I thank the committee for inviting me to speak about the draft order, which the Scottish ministers have laid for Parliament’s approval.
Thank you, minister. I note that we have been joined by Annalee Murphy, solicitor, from the Scottish Government.
Do you believe that the apparent requirement to publish such information deters certain individuals from coming forward? Are there any examples of that happening?
I am not aware of any, but the legal team might be.
We are not aware of any examples of people who have been deterred by the legislation in the way you suggest. In fact, there has been quite a large response to registration; we have already received 200 applications in which this information has been submitted.
Is it safe to assume, though, that if the loophole had not been closed, it would have been a deterrent in the longer term?
It might well have been.
I find it a little odd that people with a number of convictions are seeking to be registered as property factors. How common is that?
At this stage, we do not know how many applicants will come forward and declare convictions. We have received one application containing a self-declaration of past convictions, but we need to make a judgment on how old they are and what they were for.
I understand that the Rehabilitation of Offenders Act 1974 applies to those who have convictions, which means that, if those convictions are past a particular time limit, they will not need to be declared.

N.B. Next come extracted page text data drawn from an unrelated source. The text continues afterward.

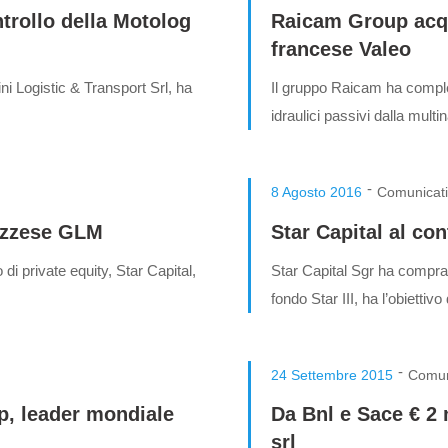
ntrollo della Motolog
Raicam Group acqu
francese Valeo
ini Logistic & Transport Srl, ha
Il gruppo Raicam ha complet
idraulici passivi dalla mul
-
8 Agosto 2016
Comunicat
ruzzese GLM
Star Capital al co
di private equity, Star Capital,
Star Capital Sgr ha comprato
fondo Star III, ha l’obiettiv
-
24 Settembre 2015
Comun
p, leader mondiale
Da Bnl e Sace € 2 m
srl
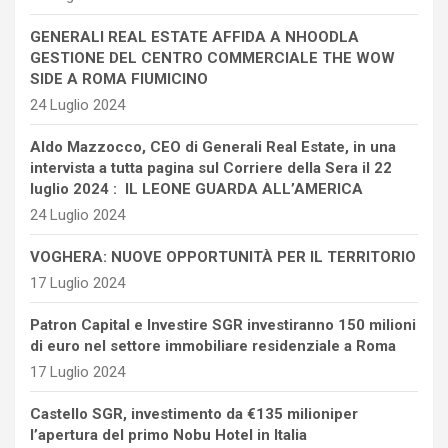
GENERALI REAL ESTATE AFFIDA A NHOODLA
GESTIONE DEL CENTRO COMMERCIALE THE WOW
SIDE A ROMA FIUMICINO
24 Luglio 2024
Aldo Mazzocco, CEO di Generali Real Estate, in una
intervista a tutta pagina sul Corriere della Sera il 22
luglio 2024 : IL LEONE GUARDA ALL’AMERICA
24 Luglio 2024
VOGHERA: NUOVE OPPORTUNITÀ PER IL TERRITORIO
17 Luglio 2024
Patron Capital e Investire SGR investiranno 150 milioni
di euro nel settore immobiliare residenziale a Roma
17 Luglio 2024
Castello SGR, investimento da €135 milioniper
l’apertura del primo Nobu Hotel in Italia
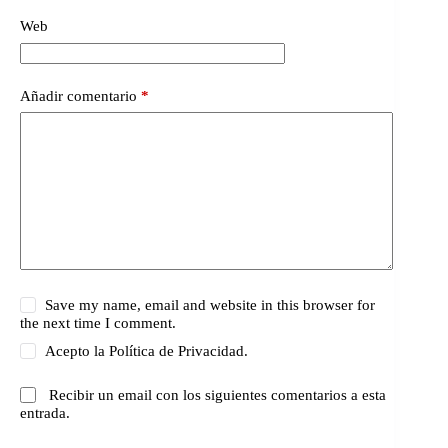
Web
Añadir comentario
*
Save my name, email and website in this browser for
the next time I comment.
Acepto la
Política de Privacidad.
Recibir un email con los siguientes comentarios a esta
entrada.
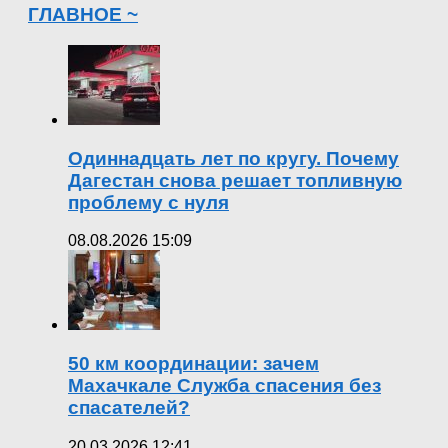
ГЛАВНОЕ ~
Одиннадцать лет по кругу. Почему
Дагестан снова решает топливную
проблему с нуля
08.08.2026 15:09
50 км координации: зачем
Махачкале Служба спасения без
спасателей?
20.03.2026 12:41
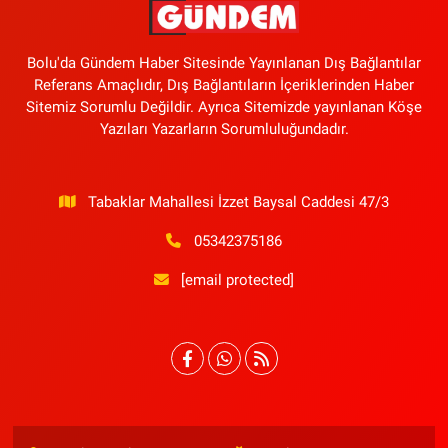
Bolu'da Gündem Haber Sitesinde Yayınlanan Dış Bağlantılar
Referans Amaçlıdır, Dış Bağlantıların İçeriklerinden Haber
Sitemiz Sorumlu Değildir. Ayrıca Sitemizde yayınlanan Köşe
Yazıları Yazarların Sorumluluğundadır.
Tabaklar Mahallesi İzzet Baysal Caddesi 47/3
05342375186
[email protected]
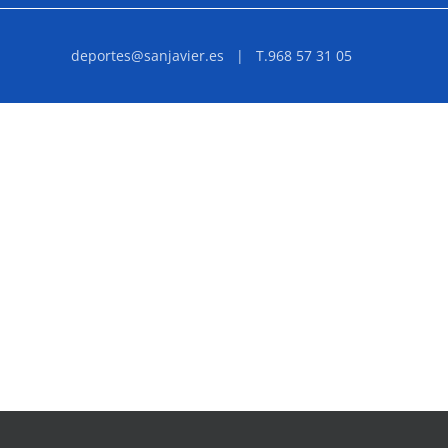
deportes@sanjavier.es
| T.968 57 31 05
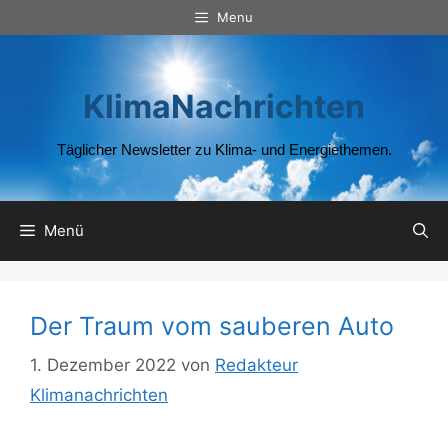
Zum
Menu
Inhalt
springen
KlimaNachrichten
Täglicher Newsletter zu Klima- und Energiethemen.
Menü
Der Traum vom sauberen Auto
1. Dezember 2022
von
Redakteur
Klimanachrichten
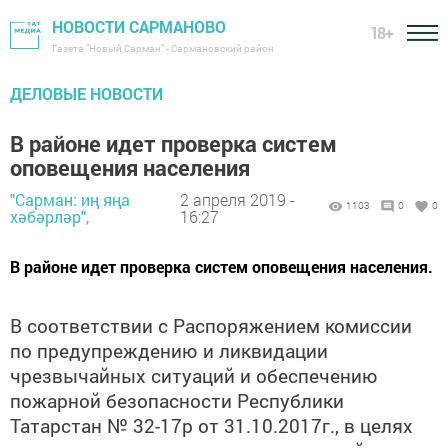
НОВОСТИ САРМАНОВО
18+
Газета "Новый Сарман" - Сармановский район
ДЕЛОВЫЕ НОВОСТИ
В районе идет проверка систем
оповещения населения
"Сарман: иң яңа
2 апреля 2019 -
1103
0
0
хәбәрләр",
16:27
В районе идет проверка систем оповещения населения.
В соответствии с Распоряжением комиссии
по предупреждению и ликвидации
чрезвычайных ситуаций и обеспечению
пожарной безопасности Республики
Татарстан № 32-17р от 31.10.2017г., в целях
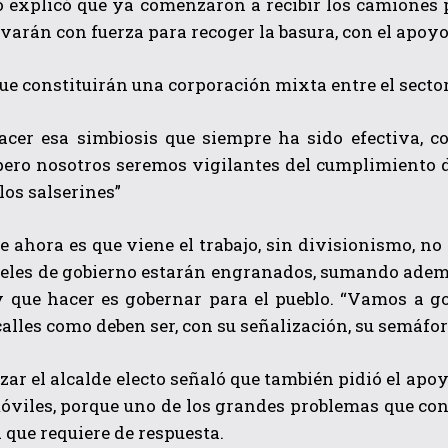
 explicó que ya comenzaron a recibir los camiones p
ivarán con fuerza para recoger la basura, con el apoyo
e constituirán una corporación mixta entre el sector 
cer esa simbiosis que siempre ha sido efectiva, c
pero nosotros seremos vigilantes del cumplimiento d
 los salserines”
QUIERO SUSCRIBIRME
 ahora es que viene el trabajo, sin divisionismo, no
He leído y acepto las
Política de privacidad
.
veles de gobierno estarán engranados, sumando adem
y que hacer es gobernar para el pueblo. “Vamos a go
calles como deben ser, con su señalización, su semáfor
izar el alcalde electo señaló que también pidió el apo
óviles, porque uno de los grandes problemas que cons
d que requiere de respuesta.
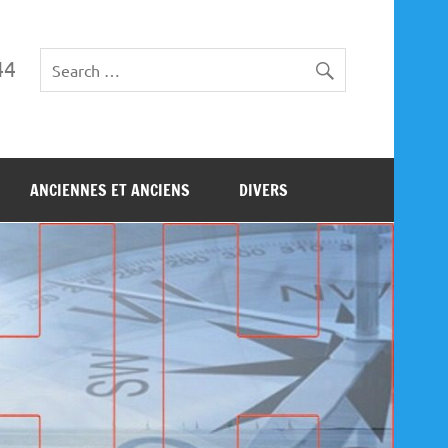
44
ANCIENNES ET ANCIENS
DIVERS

I would have thought current convictions to be relevant information.
Such information might be relevant to ministers in making a judgment and taking a decision, but it is not relevant to the public.
Although I entirely understand your point about full disclosure of personal information and why that should not be put into the public domain, what about new information coming to light that will not be placed on the register? Under section 3(2) of the 2011 act, information need only be provided at the time of application to the register and need not be updated, even if additional convictions and contraventions come to light, until the next date of application. Can you or the legal team give us the rationale behind that decision?
That provision is in the act, which was passed by Parliament and which, as you will be aware, emanated from a member’s bill. The act makes it clear that only certain information will be updated as set out in section 7, which means that the conviction and contravention information in the application will be a snapshot in time. If the property factor wants to continue to operate, they will need to reregister and reapply after three years. The fact that such information is simply a snapshot in time is another reason for not including it in the register; under the Rehabilitation of Offenders Act 1974, it could become inaccurate in that three-year period if, for example, a conviction becomes spent.
As members have no more questions, we move to the formal debate on the SSI. I invite the minister to move motion S4M-04090.
I thank the minister and her officials for their attendance and suspend briefly for a changeover of witnesses.